Existing repo-local summarizers such as repo_map.py, summarize_data.py, compact_logs.py, or scan_errors.py when they are present, documented, and safe for the current scope.

Do not use network access, install software, read secrets, print credentials, or read/modify config.toml or unrelated local configuration in order to apply this Skill.

Verification

Before finishing a governed long-session task, check:

only allowed paths changed;
no secrets, .env content, tokens, credentials, SSH keys, API keys, config.toml, or forbidden config files were read or modified;
compressed /goal prompts preserve objective, scope, validation, stop gates, and hard safety boundaries;
detailed specs, current state, and permanent rules are placed in the appropriate docs or Skills;
no specific project details were added to this global Skill unless generalized;
unknown command output was capped;
long files were targeted, sampled, or explicitly justified before full read;
raw data was summarized through a needle map before analysis;
handoff was updated or proposed if the session became long;
PR gate was checked once when tooling and authorization allowed it, and any not-verified-merged PR gate entered the paused external PR gate state without repeated polling, repeated reports, goal completion, or blocked status;
no PR was merged;
final output is concise and reports checks, changed files, blockers, assumptions, and next action.

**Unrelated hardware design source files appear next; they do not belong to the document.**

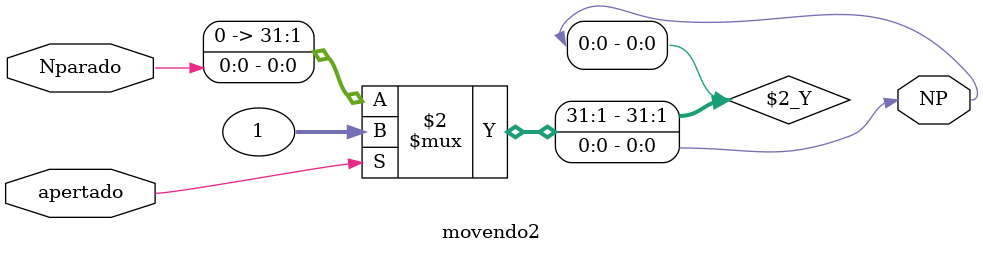
<source format=v>

module movendo2(
input apertado, Nparado,
output NP
); 

assign NP = apertado ? 1: Nparado;

endmodule
 
</source>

Skill Maintenance / Retrospective

At the end of a task:

propose Skill updates only when a verified, reusable rule was learned;
do not add one-off project details to this global Skill;
put project-specific rules in that repo's AGENTS.md or workflow docs;
keep this Skill concise;
if SKILL.md grows too long, move examples to references/context-budget-audit.md or assets/long-session-goal-template.md.

Update policy

After each use, update this Skill only when there is a reusable lesson:

add newly verified pitfalls;
refine success criteria;
add stable commands, templates, or safe local tools;
remove stale or wrong guidance;
keep the file trigger-focused and cross-repo.